* **Work to be completed**
Starting at the line that contains "left eye: (402, 356)", repeat each line exactly until the records end, keeping both the first and the last.

* **Input material**
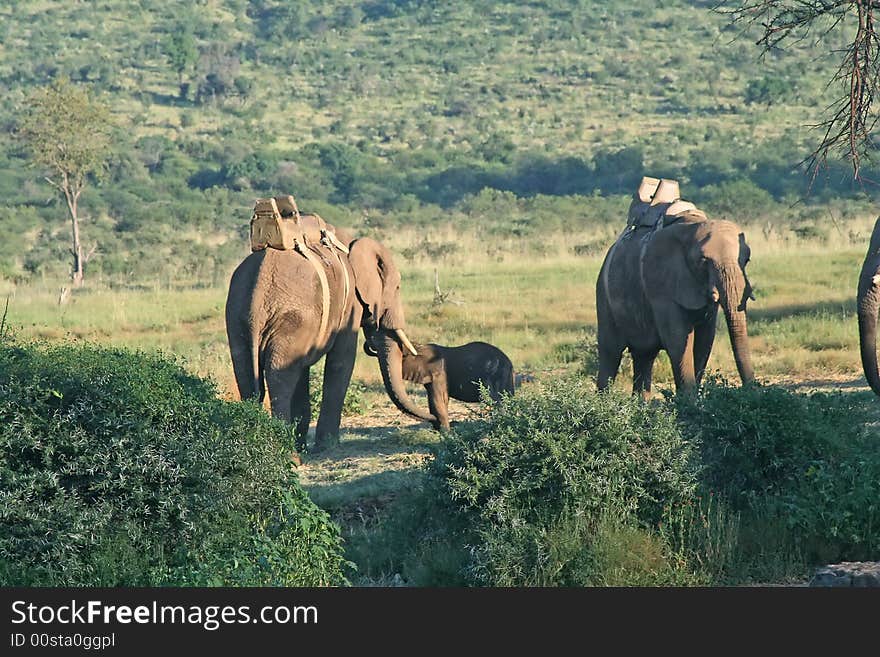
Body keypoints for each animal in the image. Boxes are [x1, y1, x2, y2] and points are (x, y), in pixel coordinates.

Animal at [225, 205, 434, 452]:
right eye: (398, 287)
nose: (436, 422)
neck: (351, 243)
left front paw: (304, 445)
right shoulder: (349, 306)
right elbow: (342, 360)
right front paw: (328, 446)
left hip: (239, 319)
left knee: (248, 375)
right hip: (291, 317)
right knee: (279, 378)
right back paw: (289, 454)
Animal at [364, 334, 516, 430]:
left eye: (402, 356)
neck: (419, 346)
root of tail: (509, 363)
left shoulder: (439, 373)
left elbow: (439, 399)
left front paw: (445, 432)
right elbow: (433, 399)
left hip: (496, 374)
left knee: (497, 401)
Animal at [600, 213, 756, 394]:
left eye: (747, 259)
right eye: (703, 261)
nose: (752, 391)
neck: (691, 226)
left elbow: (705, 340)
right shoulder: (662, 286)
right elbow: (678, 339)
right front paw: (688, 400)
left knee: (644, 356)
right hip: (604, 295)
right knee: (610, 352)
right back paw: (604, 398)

* **Answer to this problem**
left eye: (402, 356)
neck: (419, 346)
root of tail: (509, 363)
left shoulder: (439, 373)
left elbow: (439, 399)
left front paw: (445, 432)
right elbow: (433, 399)
left hip: (496, 374)
left knee: (497, 401)
Animal at [600, 213, 756, 394]:
left eye: (747, 259)
right eye: (703, 261)
nose: (752, 391)
neck: (691, 226)
left elbow: (705, 340)
right shoulder: (662, 286)
right elbow: (678, 339)
right front paw: (688, 400)
left knee: (644, 356)
right hip: (604, 295)
right knee: (610, 352)
right back paw: (604, 398)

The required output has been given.